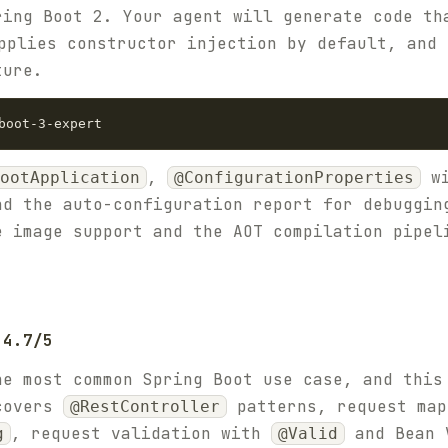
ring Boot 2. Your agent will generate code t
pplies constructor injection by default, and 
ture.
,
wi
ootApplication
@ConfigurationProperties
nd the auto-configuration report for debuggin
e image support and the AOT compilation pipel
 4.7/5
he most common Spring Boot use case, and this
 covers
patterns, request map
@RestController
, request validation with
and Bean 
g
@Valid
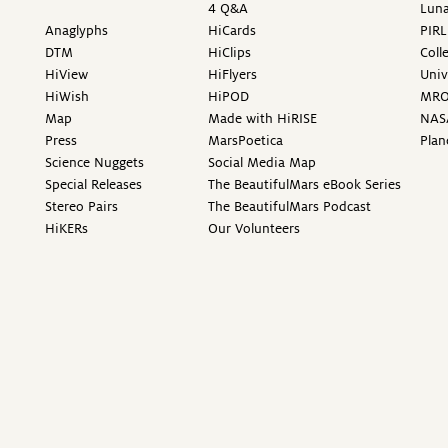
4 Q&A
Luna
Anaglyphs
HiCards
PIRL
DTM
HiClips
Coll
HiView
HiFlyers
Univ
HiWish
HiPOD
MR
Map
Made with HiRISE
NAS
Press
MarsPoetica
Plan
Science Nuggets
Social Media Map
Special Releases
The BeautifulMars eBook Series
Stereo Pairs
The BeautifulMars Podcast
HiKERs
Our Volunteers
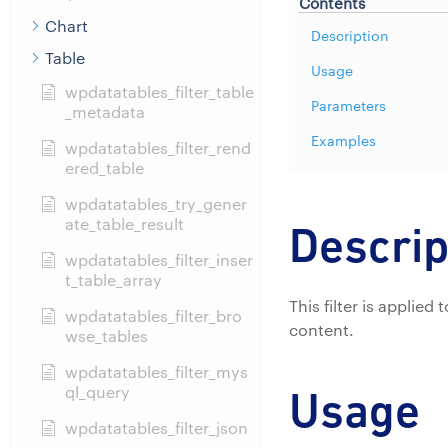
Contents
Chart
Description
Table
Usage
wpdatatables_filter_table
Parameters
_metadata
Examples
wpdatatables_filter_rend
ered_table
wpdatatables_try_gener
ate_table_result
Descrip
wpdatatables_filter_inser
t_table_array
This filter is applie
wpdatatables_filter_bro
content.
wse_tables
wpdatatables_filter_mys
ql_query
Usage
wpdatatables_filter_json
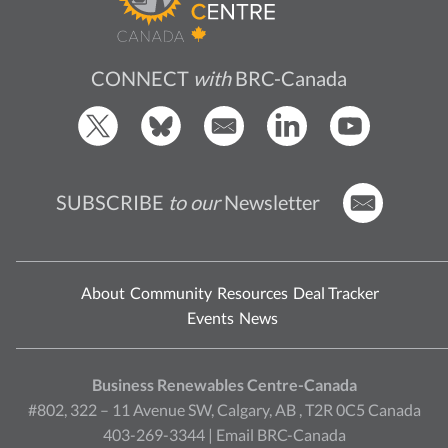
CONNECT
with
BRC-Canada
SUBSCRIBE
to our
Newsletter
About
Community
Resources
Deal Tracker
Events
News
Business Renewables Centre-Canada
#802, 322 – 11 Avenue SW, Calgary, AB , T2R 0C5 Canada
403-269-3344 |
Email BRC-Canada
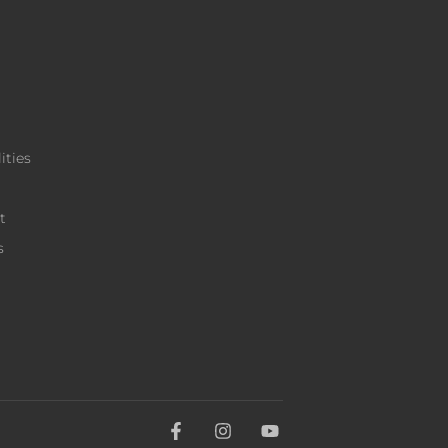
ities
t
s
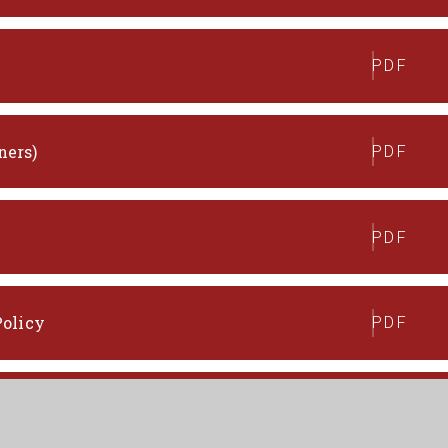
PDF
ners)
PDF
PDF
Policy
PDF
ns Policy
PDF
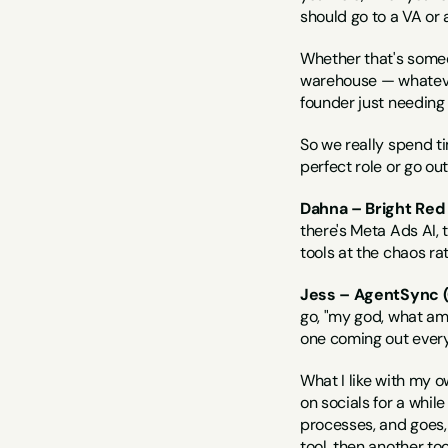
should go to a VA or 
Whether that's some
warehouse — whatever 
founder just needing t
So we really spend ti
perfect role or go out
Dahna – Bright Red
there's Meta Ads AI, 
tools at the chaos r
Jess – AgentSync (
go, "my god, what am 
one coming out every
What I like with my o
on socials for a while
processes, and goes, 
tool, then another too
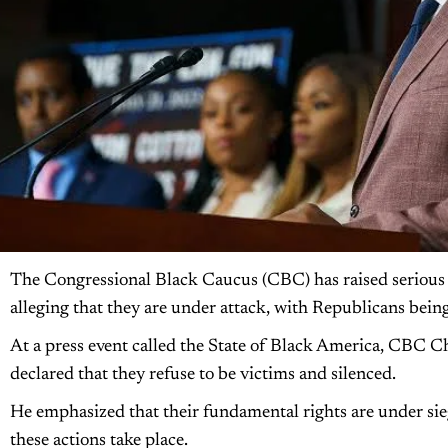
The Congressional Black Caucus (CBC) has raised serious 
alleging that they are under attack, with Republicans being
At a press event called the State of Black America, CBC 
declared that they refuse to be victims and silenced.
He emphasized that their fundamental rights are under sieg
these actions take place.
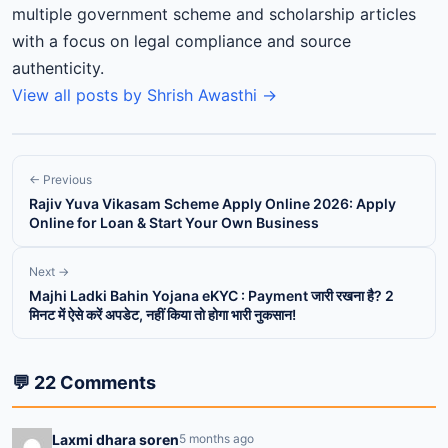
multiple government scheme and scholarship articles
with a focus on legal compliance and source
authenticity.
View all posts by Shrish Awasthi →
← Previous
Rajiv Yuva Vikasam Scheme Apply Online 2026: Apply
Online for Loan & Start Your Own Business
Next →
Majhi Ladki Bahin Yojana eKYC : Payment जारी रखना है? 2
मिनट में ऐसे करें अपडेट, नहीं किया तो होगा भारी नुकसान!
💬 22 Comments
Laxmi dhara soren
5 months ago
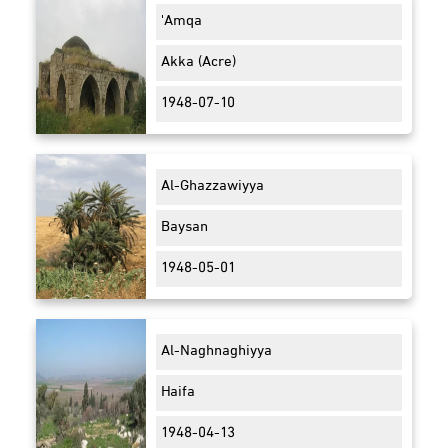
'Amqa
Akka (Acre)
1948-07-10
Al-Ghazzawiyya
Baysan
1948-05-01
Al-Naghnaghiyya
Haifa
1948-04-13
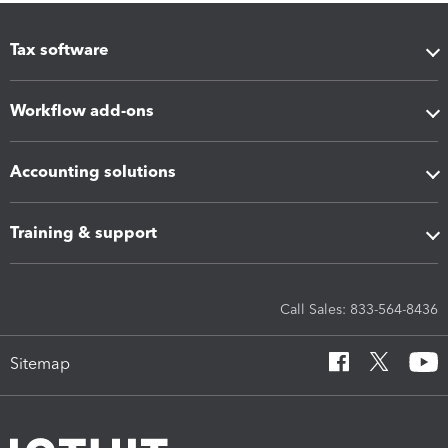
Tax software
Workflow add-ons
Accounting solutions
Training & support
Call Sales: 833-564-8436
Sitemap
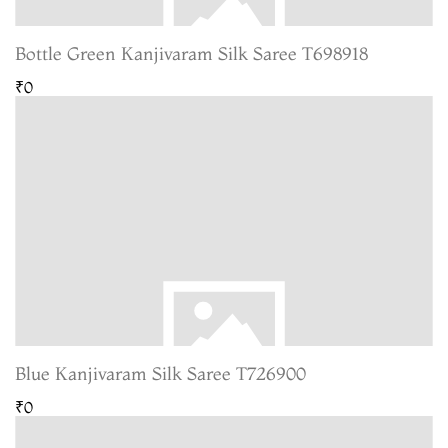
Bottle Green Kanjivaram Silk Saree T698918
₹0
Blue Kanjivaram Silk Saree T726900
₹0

□ □ □ □ □ □ □

## [YOUR ASSIGNMENT]
Copy the text of every row above line for line, leaving out the pictures.

## [FINAL ANSWER]
ring Boot 2. Your agent will generate code t
pplies constructor injection by default, and 
ture.
,
wi
ootApplication
@ConfigurationProperties
nd the auto-configuration report for debuggin
e image support and the AOT compilation pipel
 4.7/5
he most common Spring Boot use case, and this
 covers
patterns, request map
@RestController
, request validation with
and Bean 
g
@Valid
4 Q&A
Luna
Anaglyphs
HiCards
PIRL
DTM
HiClips
Coll
HiView
HiFlyers
Univ
HiWish
HiPOD
MR
Map
Made with HiRISE
NAS
Press
MarsPoetica
Plan
Science Nuggets
Social Media Map
Special Releases
The BeautifulMars eBook Series
Stereo Pairs
The BeautifulMars Podcast
HiKERs
Our Volunteers
Contents
Chart
Description
Table
Usage
wpdatatables_filter_table
Parameters
_metadata
Examples
wpdatatables_filter_rend
ered_table
wpdatatables_try_gener
ate_table_result
Descrip
wpdatatables_filter_inser
t_table_array
This filter is applie
wpdatatables_filter_bro
content.
wse_tables
wpdatatables_filter_mys
ql_query
Usage
wpdatatables_filter_json
CONNECT
with
BRC-Canada
SUBSCRIBE
to our
Newsletter
About
Community
Resources
Deal Tracker
Events
News
Business Renewables Centre-Canada
#802, 322 – 11 Avenue SW, Calgary, AB , T2R 0C5 Canada
403-269-3344 |
Email BRC-Canada
ities
t
s
PDF
ners)
PDF
PDF
Policy
PDF
ns Policy
PDF
should go to a VA or 
Whether that's some
warehouse — whatever 
founder just needing t
So we really spend ti
perfect role or go out
Dahna – Bright Red
there's Meta Ads AI, 
tools at the chaos r
Jess – AgentSync (
go, "my god, what am 
one coming out every
What I like with my o
on socials for a while
processes, and goes, 
tool, then another too
The Congressional Black Caucus (CBC) has raised serious 
alleging that they are under attack, with Republicans being
At a press event called the State of Black America, CBC 
declared that they refuse to be victims and silenced.
He emphasized that their fundamental rights are under sieg
these actions take place.
multiple government scheme and scholarship articles
with a focus on legal compliance and source
authenticity.
View all posts by Shrish Awasthi →
← Previous
Rajiv Yuva Vikasam Scheme Apply Online 2026: Apply
Online for Loan & Start Your Own Business
Next →
Majhi Ladki Bahin Yojana eKYC : Payment जारी रखना है? 2
मिनट में ऐसे करें अपडेट, नहीं किया तो होगा भारी नुकसान!
💬 22 Comments
Laxmi dhara soren
5 months ago
'Amqa
Akka (Acre)
1948-07-10
Al-Ghazzawiyya
Baysan
1948-05-01
Al-Naghnaghiyya
Haifa
1948-04-13
Tax software
Workflow add-ons
Accounting solutions
Training & support
Call Sales: 833-564-8436
Sitemap
Bottle Green Kanjivaram Silk Saree T698918
₹0
Blue Kanjivaram Silk Saree T726900
₹0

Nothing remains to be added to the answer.